Records from a collection:
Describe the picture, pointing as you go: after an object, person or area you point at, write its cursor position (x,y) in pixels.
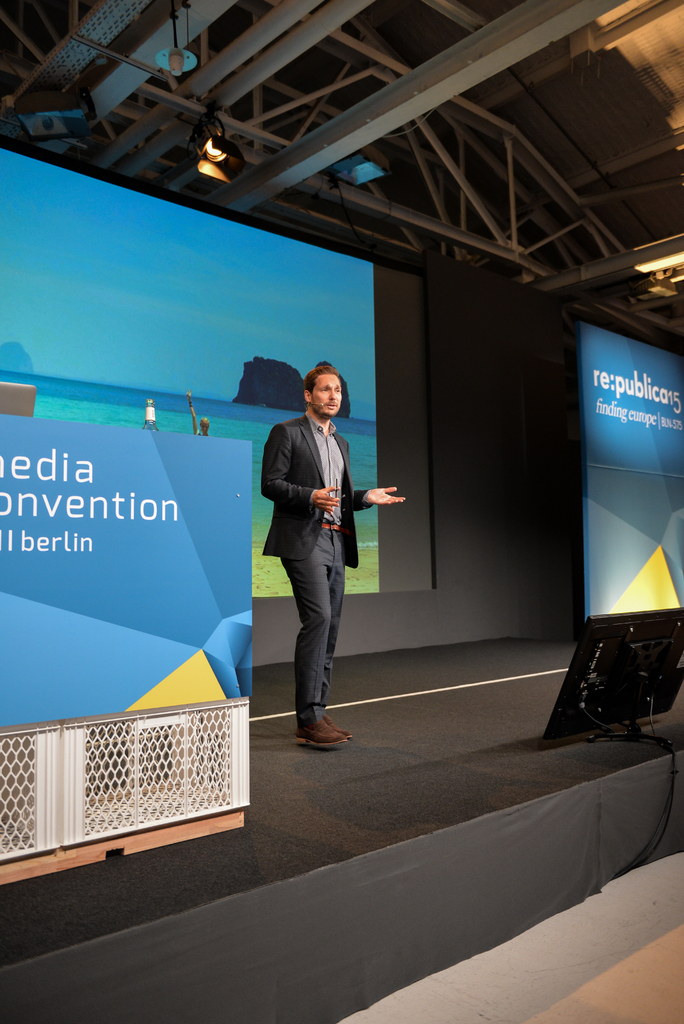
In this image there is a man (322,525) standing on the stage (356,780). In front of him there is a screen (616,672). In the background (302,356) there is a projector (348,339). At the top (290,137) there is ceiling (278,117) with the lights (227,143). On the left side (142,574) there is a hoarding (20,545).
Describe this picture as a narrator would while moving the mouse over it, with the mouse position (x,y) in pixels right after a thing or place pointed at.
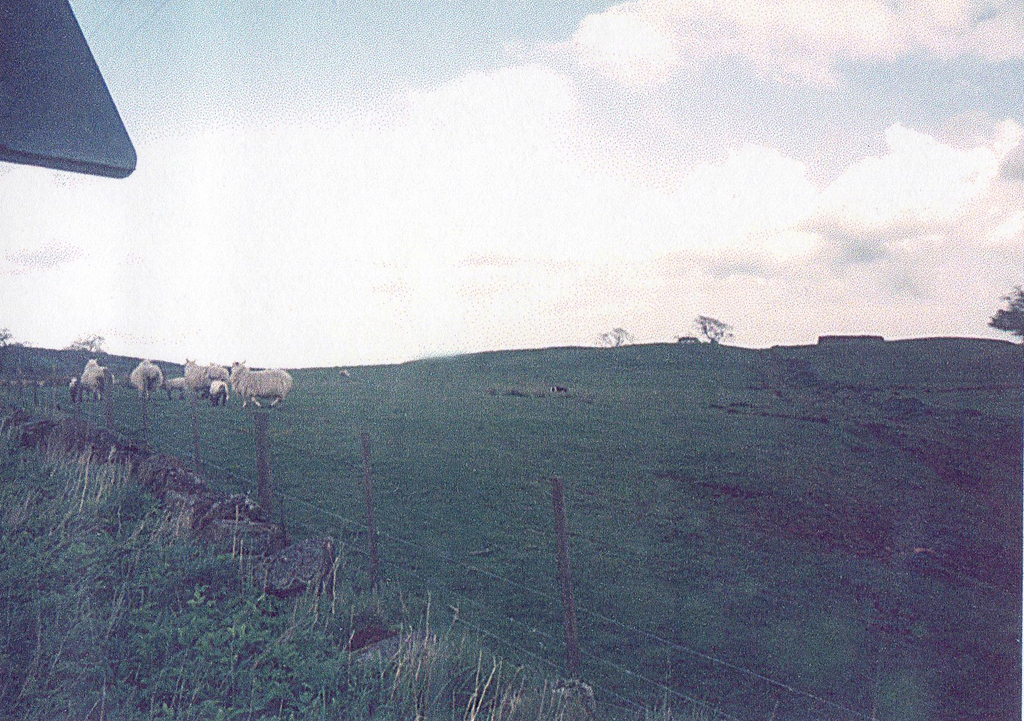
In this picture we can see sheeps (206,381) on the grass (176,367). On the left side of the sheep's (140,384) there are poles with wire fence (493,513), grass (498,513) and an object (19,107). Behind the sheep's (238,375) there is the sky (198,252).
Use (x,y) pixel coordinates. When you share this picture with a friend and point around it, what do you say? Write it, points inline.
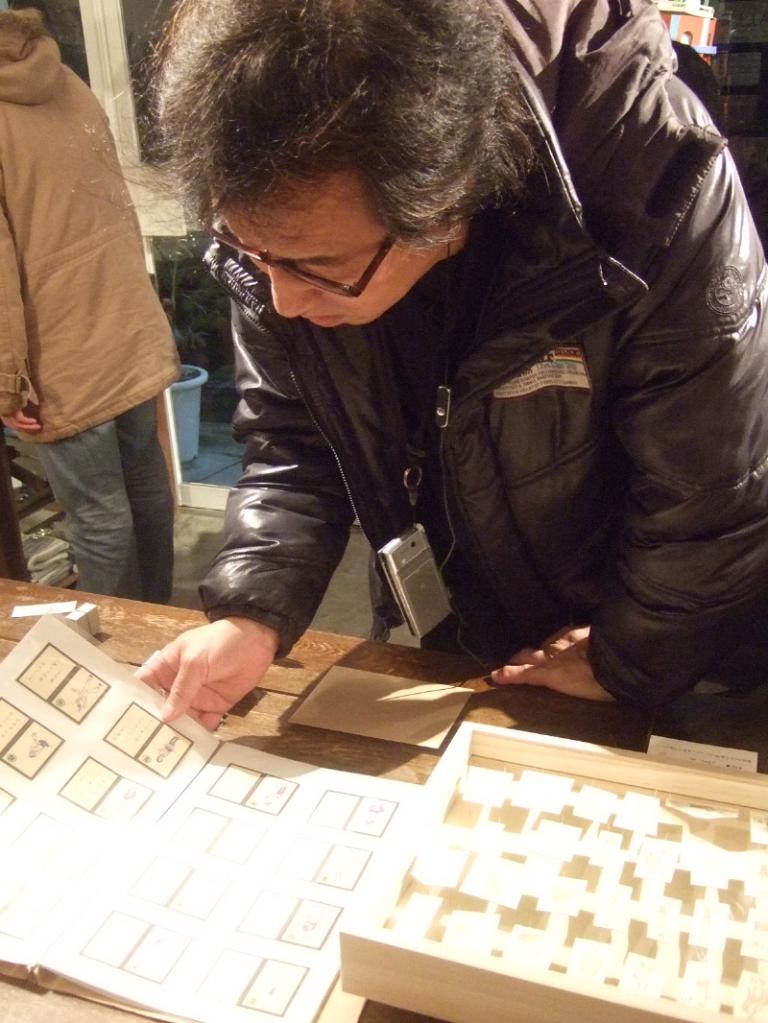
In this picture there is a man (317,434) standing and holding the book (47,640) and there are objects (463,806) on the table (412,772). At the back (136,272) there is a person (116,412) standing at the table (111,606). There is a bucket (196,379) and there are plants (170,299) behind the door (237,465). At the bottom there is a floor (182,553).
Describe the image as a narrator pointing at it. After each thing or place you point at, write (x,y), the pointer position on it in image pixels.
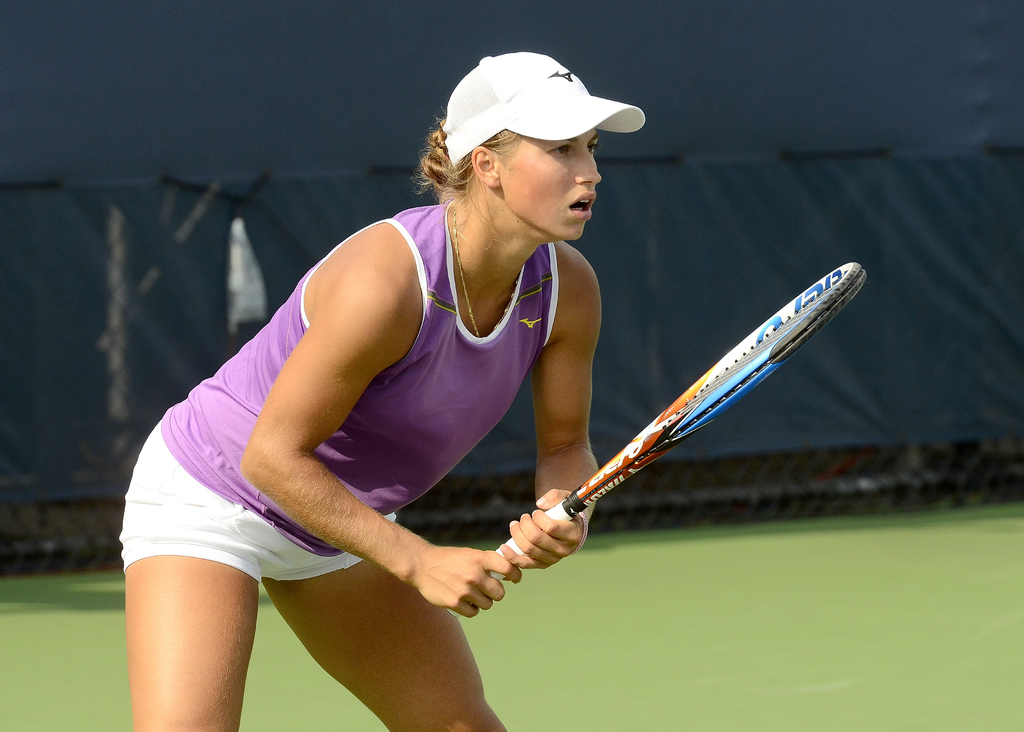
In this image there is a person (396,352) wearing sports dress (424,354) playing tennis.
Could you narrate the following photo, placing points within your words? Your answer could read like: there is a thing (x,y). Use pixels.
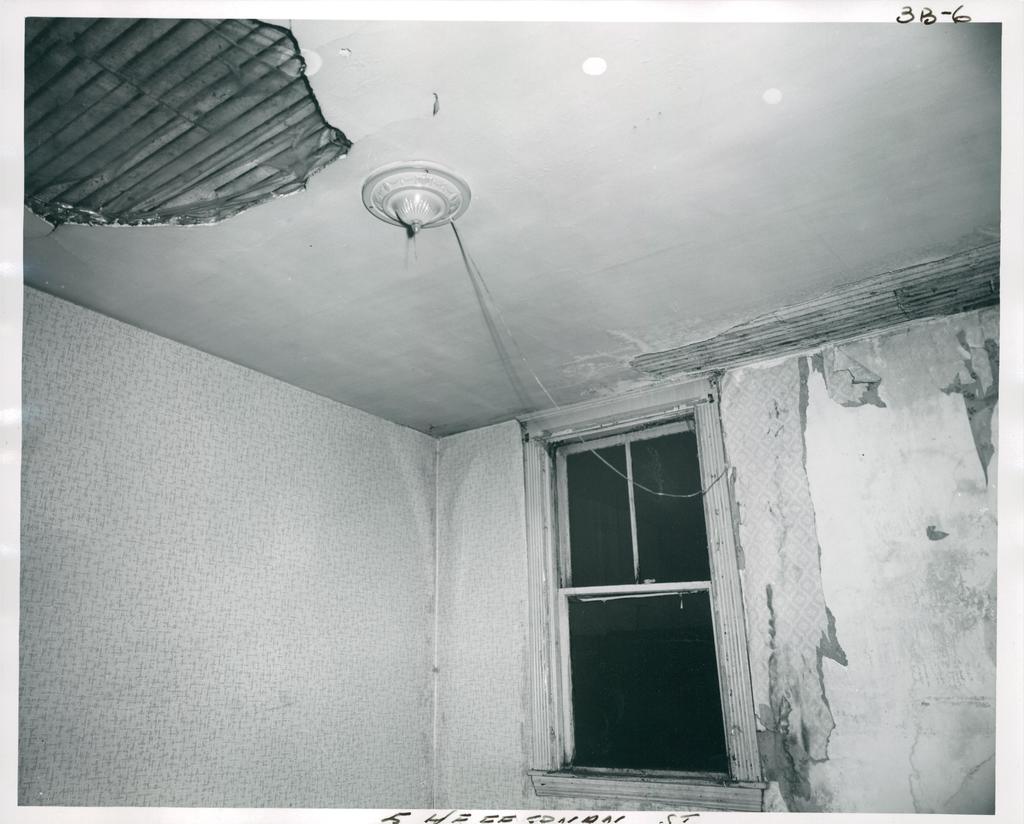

▶ **YOUR GOAL**:
Return only the lines from the one that contains "Describe the image" through the closing line of the data, inclusive, reproduced exactly and with every picture left out.

▶ **FINISHED TASK**:
Describe the image as a narrator pointing at it. After each thing or place you point at, write (x,y), the pointer position on it in image pixels.
In this image there is a person (396,352) wearing sports dress (424,354) playing tennis.
Could you narrate the following photo, placing points within your words? Your answer could read like: there is a thing (x,y). Use pixels.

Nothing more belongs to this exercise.